Yukarıda aktarılan mevzuat hükümleri birlikte değerlendirildiğinde; 992 sayılı Kanun'da, laboratuvarları tabipler dışında kimlerin açabileceğinin açıkça sayıldığı ve bu konuda uzmanlık belgesi ile çalışabileceğinin belirlendiği, ancak dava konusu Yönetmeliğin 13. maddesinin 2. fıkrasında, tabip dışı meslek mensuplarının bu laboratuvarlarda çalışabilme imkanının ancak uzmanlık eğitimi verilen programlarda kendileri için kontenjan açılması koşuluna bağlandığı anlaşılmaktadır.

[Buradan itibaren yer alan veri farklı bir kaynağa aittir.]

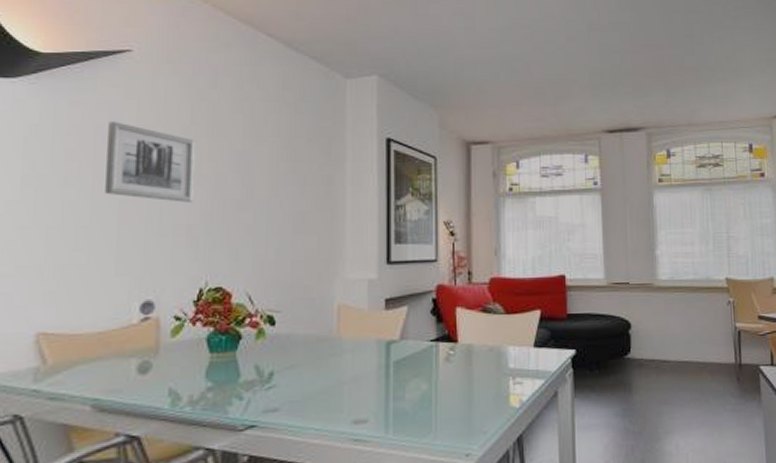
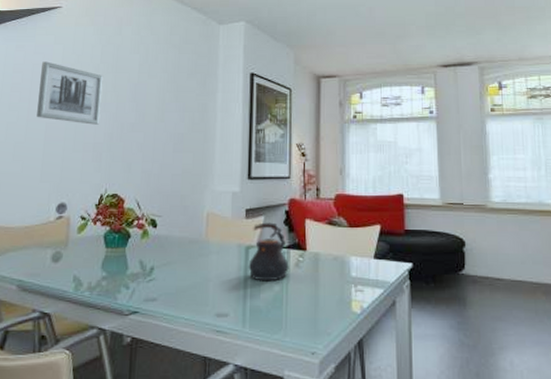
teapot: none [390,313,438,380] -> present [248,222,289,282]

Bu haliyle, kontenjan belirleme yetkisini haiz idare tarafından tıp dışı meslek mensupları için kontenjan açılmaması halinde bu kişilere yetki veren 992 sayılı Kanun'un 1. maddesinin uygulanamaz duruma geleceği, bu nedenle tabip dışı meslek mensuplarının tıbbi biyokimya veya tıbbi mikrobiyoloji alanlarında uzmanlık eğitimi programına yerleştirilmelerinin kontenjan koşuluna bağlanmasının anılan Kanun'un bertaraf edilmesine yol açacağı anlaşıldığından, dava konusu Yönetmeliğin 13. maddesinin 2. fıkrasında yer alan "kendileri için kontenjan açıldığı takdirde" ibaresinde hukuka uyarlık bulunmamaktadır.
Açıklanan nedenlerle davacının temyiz isteminin kabulü ile temyize konu Daire kararının bozulması gerektiği oyuyla, karara katılmıyoruz.